> **What is required**: Repeat the stretch of entries from the very beginning through the line containing "696.4], [0, 0, 1]] dist [-0.008848, -0.003034]", with that final line included.

> **Collected data**:
-*-
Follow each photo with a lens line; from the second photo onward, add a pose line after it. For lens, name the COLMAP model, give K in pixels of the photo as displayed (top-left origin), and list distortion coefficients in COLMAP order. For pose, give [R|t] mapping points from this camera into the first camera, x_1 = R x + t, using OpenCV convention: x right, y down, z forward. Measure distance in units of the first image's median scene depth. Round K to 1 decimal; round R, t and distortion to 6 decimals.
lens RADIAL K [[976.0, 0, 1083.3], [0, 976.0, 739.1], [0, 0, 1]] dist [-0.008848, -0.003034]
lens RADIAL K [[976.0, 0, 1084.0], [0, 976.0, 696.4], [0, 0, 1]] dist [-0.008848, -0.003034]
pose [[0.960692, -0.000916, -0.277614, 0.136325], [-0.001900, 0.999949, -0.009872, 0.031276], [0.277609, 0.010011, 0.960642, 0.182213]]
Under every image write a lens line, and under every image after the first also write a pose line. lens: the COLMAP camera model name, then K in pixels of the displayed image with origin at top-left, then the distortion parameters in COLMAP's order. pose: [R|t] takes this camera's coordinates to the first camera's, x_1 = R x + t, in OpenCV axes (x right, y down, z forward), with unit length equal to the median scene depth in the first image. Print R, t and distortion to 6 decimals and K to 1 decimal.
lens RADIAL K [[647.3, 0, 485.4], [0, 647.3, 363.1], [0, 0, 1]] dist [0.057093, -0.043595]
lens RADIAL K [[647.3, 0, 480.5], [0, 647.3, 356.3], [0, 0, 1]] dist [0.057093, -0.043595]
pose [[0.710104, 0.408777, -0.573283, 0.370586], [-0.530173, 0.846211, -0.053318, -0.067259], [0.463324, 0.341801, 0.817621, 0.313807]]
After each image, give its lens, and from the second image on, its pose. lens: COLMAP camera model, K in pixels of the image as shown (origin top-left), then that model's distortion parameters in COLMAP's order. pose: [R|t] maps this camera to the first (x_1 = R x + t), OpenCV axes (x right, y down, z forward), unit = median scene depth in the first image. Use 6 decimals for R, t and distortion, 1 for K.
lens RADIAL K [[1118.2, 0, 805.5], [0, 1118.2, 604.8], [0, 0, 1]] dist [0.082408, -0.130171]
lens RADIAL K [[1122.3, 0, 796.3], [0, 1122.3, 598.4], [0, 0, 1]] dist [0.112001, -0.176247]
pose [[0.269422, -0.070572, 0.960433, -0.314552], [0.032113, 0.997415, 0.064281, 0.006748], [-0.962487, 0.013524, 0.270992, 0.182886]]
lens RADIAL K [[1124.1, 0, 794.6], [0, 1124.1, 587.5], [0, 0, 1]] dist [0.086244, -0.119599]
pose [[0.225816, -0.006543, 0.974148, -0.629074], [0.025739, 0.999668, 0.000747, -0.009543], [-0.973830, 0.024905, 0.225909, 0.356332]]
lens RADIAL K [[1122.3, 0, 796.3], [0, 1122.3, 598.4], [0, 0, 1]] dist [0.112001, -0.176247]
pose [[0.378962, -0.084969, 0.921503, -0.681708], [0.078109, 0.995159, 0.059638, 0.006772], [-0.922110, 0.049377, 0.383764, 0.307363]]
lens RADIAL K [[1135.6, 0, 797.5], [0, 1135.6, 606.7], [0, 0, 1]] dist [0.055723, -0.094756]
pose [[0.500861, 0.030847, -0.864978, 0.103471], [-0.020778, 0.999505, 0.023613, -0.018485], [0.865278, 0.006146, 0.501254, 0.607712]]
-*-
> **Answer for this exercise**:
Follow each photo with a lens line; from the second photo onward, add a pose line after it. For lens, name the COLMAP model, give K in pixels of the photo as displayed (top-left origin), and list distortion coefficients in COLMAP order. For pose, give [R|t] mapping points from this camera into the first camera, x_1 = R x + t, using OpenCV convention: x right, y down, z forward. Measure distance in units of the first image's median scene depth. Round K to 1 decimal; round R, t and distortion to 6 decimals.
lens RADIAL K [[976.0, 0, 1083.3], [0, 976.0, 739.1], [0, 0, 1]] dist [-0.008848, -0.003034]
lens RADIAL K [[976.0, 0, 1084.0], [0, 976.0, 696.4], [0, 0, 1]] dist [-0.008848, -0.003034]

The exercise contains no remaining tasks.